Whilst Allianz did not raise the issue of prejudice as a result of the non-disclosure, Allianz was, nonetheless saved from indemnifying the UC in this case due to the Court ruling that the bulk notification made by the school in 2009 was invalid for the reasons set out above.

It should be noted that a special leave application to appeal to the High Court was lodged on 7 March 2025. Many insurance experts and professionals will continue to debate the implications of the Court’s ruling in the meantime.

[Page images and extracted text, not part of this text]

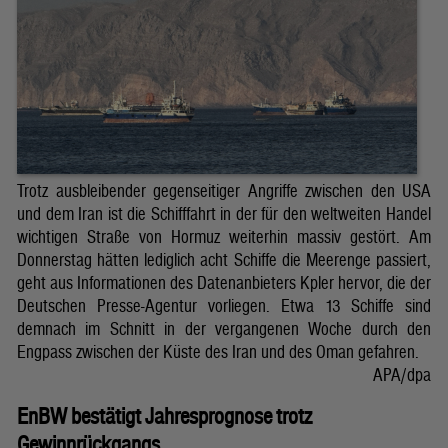
Trotz ausbleibender gegenseitiger Angriffe zwischen den USA
und dem Iran ist die Schifffahrt in der für den weltweiten Handel
wichtigen Straße von Hormuz weiterhin massiv gestört. Am
Donnerstag hätten lediglich acht Schiffe die Meerenge passiert,
geht aus Informationen des Datenanbieters Kpler hervor, die der
Deutschen Presse-Agentur vorliegen. Etwa 13 Schiffe sind
demnach im Schnitt in der vergangenen Woche durch den
Engpass zwischen der Küste des Iran und des Oman gefahren.
APA/dpa
EnBW bestätigt Jahresprognose trotz
Gewinnrückgangs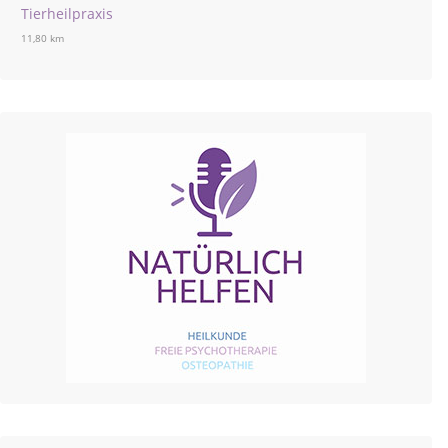
Tierheilpraxis
11,80 km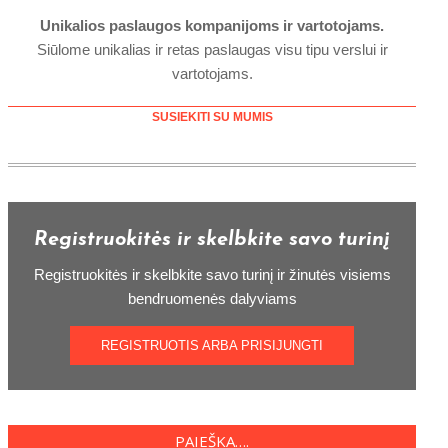
Unikalios paslaugos kompanijoms ir vartotojams.
Siūlome unikalias ir retas paslaugas visu tipu verslui ir
vartotojams.
SUSIEKITI SU MUMIS
Registruokitės ir skelbkite savo turinį
Registruokitės ir skelbkite savo turinį ir žinutės visiems
bendruomenės dalyviams
REGISTRUOTIS ARBA PRISIJUNGTI
PAIEŠKA….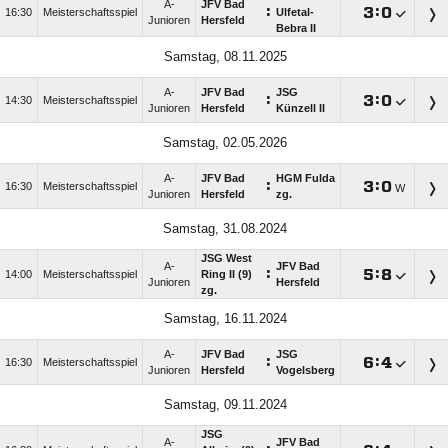
A-
JFV Bad
:

:

16:30
Meisterschaftsspiel
Ulfetal-
Junioren
Hersfeld
Bebra II
Samstag, 08.11.2025
A-
JFV Bad
JSG
:

:

14:30
Meisterschaftsspiel
Junioren
Hersfeld
Künzell II
Samstag, 02.05.2026
A-
JFV Bad
HGM Fulda
:

:

16:30
Meisterschaftsspiel
W
Junioren
Hersfeld
zg.
Samstag, 31.08.2024
JSG West
A-
JFV Bad
:

:

14:00
Meisterschaftsspiel
Ring II (9)
Junioren
Hersfeld
zg.
Samstag, 16.11.2024
A-
JFV Bad
JSG
:

:

16:30
Meisterschaftsspiel
Junioren
Hersfeld
Vogelsberg
Samstag, 09.11.2024
JSG
A-
JFV Bad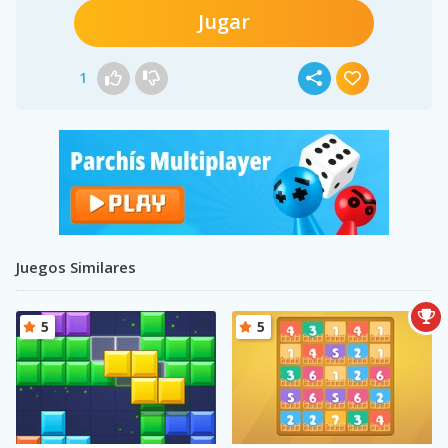
Jugar
1
Juegos Similares
5
5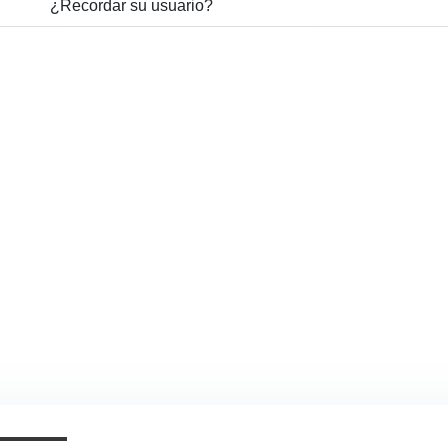
¿Recordar su usuario?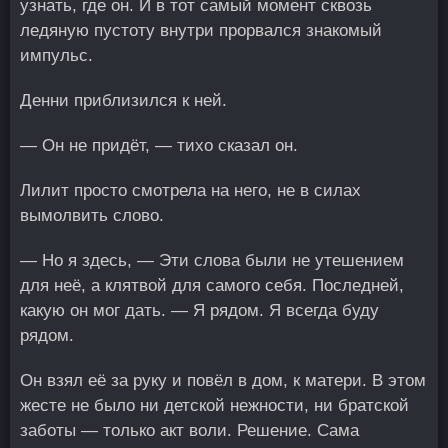
узнать, где он. И в тот самый момент сквозь
ледяную пустоту внутри прорвался знакомый
импульс.
Денни приблизился к ней.
— Он не придёт, — тихо сказал он.
Лилит просто смотрела на него, не в силах
вымолвить слово.
— Но я здесь, — Эти слова были не утешением
для неё, а клятвой для самого себя. Последней,
какую он мог дать. — Я рядом. Я всегда буду
рядом.
Он взял её за руку и повёл в дом, к матери. В этом
жесте не было ни детской нежности, ни братской
заботы — только акт воли. Решение. Сама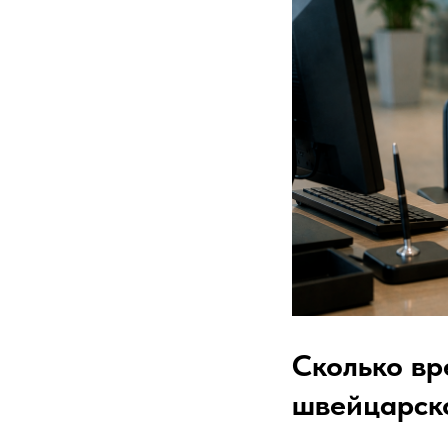
Сколько вр
швейцарско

Implications for policyholders and insurers

  • Pursuant to Section 40(3) of the ICA, policyholders should always notify claims made insurers of circumstances that could give rise to a claim as soon as reasonably practicable after the insured becomes aware of those facts.
  • If in doubt about the material nature of any fact or circumstance, contact your Bellrock Advisor.
  • Insurers will need to strongly consider the efficacy of prior known circumstances exclusions in their claims made policies including the validity/viability of prior, current, and future claims denials based on these exclusions.
  • Insurers will need to be prepared to provide underwriting evidence to support a valid claim of prejudice under Section 28 of the ICA owing to non-disclosure of a prior known circumstance or claim given the Court’s voiding of prior known circumstances exclusions under Section 52 of the ICA.

[1] Deeming provisions in insurance policies typically have language stating that a claim is considered to have been first made during the policy period if the insured notifies circumstances giving rise to the claim during the pendency of the policy.